Now, are the Old Testament
laws concerning clean and unclean meat still binding on Christians? It is said that all meat was made clean by
Peter's vision in Acts 10, since one can't say the gentiles are literally clean
without the animals in the vision having been made clean as well. However, this conclusion was not what Peter
drew from his vision--all he mentioned when interpreting it for us was it
concerned the gentiles being clean (v. 10):
"You yourselves know how unlawful it is for a man who is a Jew to
associate with a foreigner or to visit him; and yet God has shown me that I
should not call any man unholy [literally, 'common'] or unclean." Why should we read more into it? After all, God may have ordered Peter to
"Arise . . . kill and eat!," but it is hazardous to take
literally anything associated with a vision itself. (Furthermore, God ordered Abraham to sacrifice Isaac, but that
was a command He did not actually wish to be fully obeyed).
Now, it will be objected that didn't
Christ say that (Mark 7:18-19) "whatever goes into the man from outside
cannot defile him; because it does not go into his heart, but into his stomach,
and is eliminated"? Here, the
context is crucial, and by looking at the parallel account in Matt. 15,
we can know more clearly what is going on.
First of all, the challenge to Jesus concerned eating food with unwashed
hands, an aspect of the oral law that was out of the traditions of men. It was not a dispute over the matter of
clean and unclean food, which is made clear in Matt. 15:20: "These [spiritual sins] are the things
which defile the man; but to eat with unwashed hands does not defile the
man." One has to read into the
discussion that Christ was nullifying the laws concerning clean and unclean
meat. Evidently Peter himself, who
listened and even participated in this discussion, did not interpret it in this
manner, because even long after the crucifixion he had never eaten unclean or
common meat (Acts 10: 14). True, in the
Westcott-Hort/critical text that underlies most modern Bible translations we
get (by changing a single letter of a single word in the Greek) the editorial
comment "(Thus He declared all foods clean)" in Mark 7:19. However, this text type is defective, and
the Received Text that underlies the KJV and NKJV is superior--but proving that
point is way beyond the purpose of this email.
Suffice it to say, it's unwise to base a significant doctrine on whether
one Greek word contains an omicron or an omega in it.
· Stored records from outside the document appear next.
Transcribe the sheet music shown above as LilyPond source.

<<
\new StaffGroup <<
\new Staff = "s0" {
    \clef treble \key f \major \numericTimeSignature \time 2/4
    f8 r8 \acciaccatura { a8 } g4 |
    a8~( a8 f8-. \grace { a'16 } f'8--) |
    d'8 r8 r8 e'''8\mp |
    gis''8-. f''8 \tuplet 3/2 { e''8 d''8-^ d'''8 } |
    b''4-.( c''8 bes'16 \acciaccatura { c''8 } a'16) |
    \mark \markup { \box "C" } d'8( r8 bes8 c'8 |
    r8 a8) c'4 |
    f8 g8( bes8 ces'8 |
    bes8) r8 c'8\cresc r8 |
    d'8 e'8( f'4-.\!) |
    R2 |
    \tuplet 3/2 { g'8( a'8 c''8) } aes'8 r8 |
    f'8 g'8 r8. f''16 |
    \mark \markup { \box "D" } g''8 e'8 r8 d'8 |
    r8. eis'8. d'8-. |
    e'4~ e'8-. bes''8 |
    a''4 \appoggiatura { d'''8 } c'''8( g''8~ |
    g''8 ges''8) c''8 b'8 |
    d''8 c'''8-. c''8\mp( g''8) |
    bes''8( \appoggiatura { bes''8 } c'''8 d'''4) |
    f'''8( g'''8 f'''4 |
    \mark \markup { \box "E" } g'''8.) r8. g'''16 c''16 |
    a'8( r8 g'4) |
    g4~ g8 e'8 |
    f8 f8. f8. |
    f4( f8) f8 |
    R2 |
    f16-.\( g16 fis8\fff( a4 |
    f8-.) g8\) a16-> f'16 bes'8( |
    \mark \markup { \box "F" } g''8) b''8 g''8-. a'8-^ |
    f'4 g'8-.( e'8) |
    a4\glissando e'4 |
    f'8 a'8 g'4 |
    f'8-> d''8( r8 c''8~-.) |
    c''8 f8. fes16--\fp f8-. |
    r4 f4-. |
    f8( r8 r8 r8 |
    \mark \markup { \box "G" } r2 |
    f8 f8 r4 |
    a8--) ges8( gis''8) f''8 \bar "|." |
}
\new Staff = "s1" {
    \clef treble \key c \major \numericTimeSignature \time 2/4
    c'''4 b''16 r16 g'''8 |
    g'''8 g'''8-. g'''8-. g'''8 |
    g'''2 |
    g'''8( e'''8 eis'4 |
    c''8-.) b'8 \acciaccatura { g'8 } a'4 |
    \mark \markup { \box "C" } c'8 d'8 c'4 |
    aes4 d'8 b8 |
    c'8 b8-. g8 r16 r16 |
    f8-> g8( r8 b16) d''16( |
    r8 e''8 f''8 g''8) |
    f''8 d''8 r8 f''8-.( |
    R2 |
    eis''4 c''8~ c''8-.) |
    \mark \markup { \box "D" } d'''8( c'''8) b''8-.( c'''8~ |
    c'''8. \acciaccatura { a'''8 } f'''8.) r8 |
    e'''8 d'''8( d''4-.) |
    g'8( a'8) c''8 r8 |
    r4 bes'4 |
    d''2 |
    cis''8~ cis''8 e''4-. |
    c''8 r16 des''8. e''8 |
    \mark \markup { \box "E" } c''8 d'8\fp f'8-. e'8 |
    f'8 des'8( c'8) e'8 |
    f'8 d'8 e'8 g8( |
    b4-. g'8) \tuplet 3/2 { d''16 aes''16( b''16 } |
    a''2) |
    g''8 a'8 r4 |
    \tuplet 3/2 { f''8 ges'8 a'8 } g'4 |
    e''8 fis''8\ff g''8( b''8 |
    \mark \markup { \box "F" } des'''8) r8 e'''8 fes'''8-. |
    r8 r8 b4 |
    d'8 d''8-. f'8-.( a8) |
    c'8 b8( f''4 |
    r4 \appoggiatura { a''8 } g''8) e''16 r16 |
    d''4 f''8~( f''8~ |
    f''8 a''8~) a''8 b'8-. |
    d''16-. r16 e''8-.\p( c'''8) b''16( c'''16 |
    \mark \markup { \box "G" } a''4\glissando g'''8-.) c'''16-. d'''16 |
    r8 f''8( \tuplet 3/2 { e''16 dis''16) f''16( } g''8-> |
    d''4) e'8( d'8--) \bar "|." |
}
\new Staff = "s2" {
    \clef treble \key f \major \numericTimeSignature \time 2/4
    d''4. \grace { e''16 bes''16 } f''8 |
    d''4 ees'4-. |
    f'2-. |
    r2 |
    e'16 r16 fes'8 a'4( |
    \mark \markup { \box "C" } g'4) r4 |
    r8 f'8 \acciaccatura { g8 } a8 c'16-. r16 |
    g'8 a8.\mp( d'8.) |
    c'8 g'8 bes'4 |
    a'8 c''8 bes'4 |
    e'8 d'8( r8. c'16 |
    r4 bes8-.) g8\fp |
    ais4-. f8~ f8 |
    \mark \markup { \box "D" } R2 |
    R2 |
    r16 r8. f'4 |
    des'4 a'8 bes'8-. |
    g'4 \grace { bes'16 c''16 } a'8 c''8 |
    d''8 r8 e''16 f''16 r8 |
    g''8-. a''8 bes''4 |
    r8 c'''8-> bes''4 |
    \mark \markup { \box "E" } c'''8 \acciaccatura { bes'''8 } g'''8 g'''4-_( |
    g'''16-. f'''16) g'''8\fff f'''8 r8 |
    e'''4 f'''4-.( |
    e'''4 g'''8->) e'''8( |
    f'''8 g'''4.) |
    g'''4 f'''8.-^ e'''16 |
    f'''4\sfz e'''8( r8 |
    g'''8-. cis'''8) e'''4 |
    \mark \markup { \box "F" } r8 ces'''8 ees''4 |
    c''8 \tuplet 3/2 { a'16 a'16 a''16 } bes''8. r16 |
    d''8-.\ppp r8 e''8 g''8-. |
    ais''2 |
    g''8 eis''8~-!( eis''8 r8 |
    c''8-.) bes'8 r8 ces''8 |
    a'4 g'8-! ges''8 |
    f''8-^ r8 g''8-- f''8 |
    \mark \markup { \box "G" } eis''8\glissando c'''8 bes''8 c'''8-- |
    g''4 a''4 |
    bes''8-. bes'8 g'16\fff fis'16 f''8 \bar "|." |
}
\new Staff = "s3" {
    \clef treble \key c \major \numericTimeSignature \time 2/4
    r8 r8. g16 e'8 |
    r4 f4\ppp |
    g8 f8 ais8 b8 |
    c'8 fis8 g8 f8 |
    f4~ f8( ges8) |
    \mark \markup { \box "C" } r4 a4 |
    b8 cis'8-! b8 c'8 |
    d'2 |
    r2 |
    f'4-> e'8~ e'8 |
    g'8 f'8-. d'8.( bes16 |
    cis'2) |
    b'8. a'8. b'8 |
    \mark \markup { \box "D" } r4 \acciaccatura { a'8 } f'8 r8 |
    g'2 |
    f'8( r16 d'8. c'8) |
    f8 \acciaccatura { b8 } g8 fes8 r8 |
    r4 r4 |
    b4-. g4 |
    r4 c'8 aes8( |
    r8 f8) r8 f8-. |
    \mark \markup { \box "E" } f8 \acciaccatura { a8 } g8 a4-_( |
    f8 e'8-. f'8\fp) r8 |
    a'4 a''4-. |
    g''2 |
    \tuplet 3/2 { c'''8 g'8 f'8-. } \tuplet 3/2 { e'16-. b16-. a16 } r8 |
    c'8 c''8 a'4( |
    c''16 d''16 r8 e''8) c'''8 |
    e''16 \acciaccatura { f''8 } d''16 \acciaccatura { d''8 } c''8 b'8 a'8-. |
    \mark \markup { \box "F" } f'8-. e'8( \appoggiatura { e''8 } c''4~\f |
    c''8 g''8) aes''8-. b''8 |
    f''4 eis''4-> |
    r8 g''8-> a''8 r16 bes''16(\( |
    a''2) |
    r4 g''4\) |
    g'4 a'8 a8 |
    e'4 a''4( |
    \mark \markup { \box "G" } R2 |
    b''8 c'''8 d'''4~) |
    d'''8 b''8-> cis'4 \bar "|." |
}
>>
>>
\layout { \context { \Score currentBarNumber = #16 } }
Furthermore, let's not take Christ's use of the word "whatever"
too broadly--it may have meant out of all the things the Jews, and in
particular the Pharisees normally ate, not out of all possible animals that can
be eaten by anybody. So, by comparing
Mark 7 with the parallel account in Matt. 15, and by avoiding reading more into
it than is already there, Christ did not mean to say the laws against clean and
unclean meat were abolished, but that the Pharisees' complaint about Christ's
disciples not washing their hands before eating was invalid.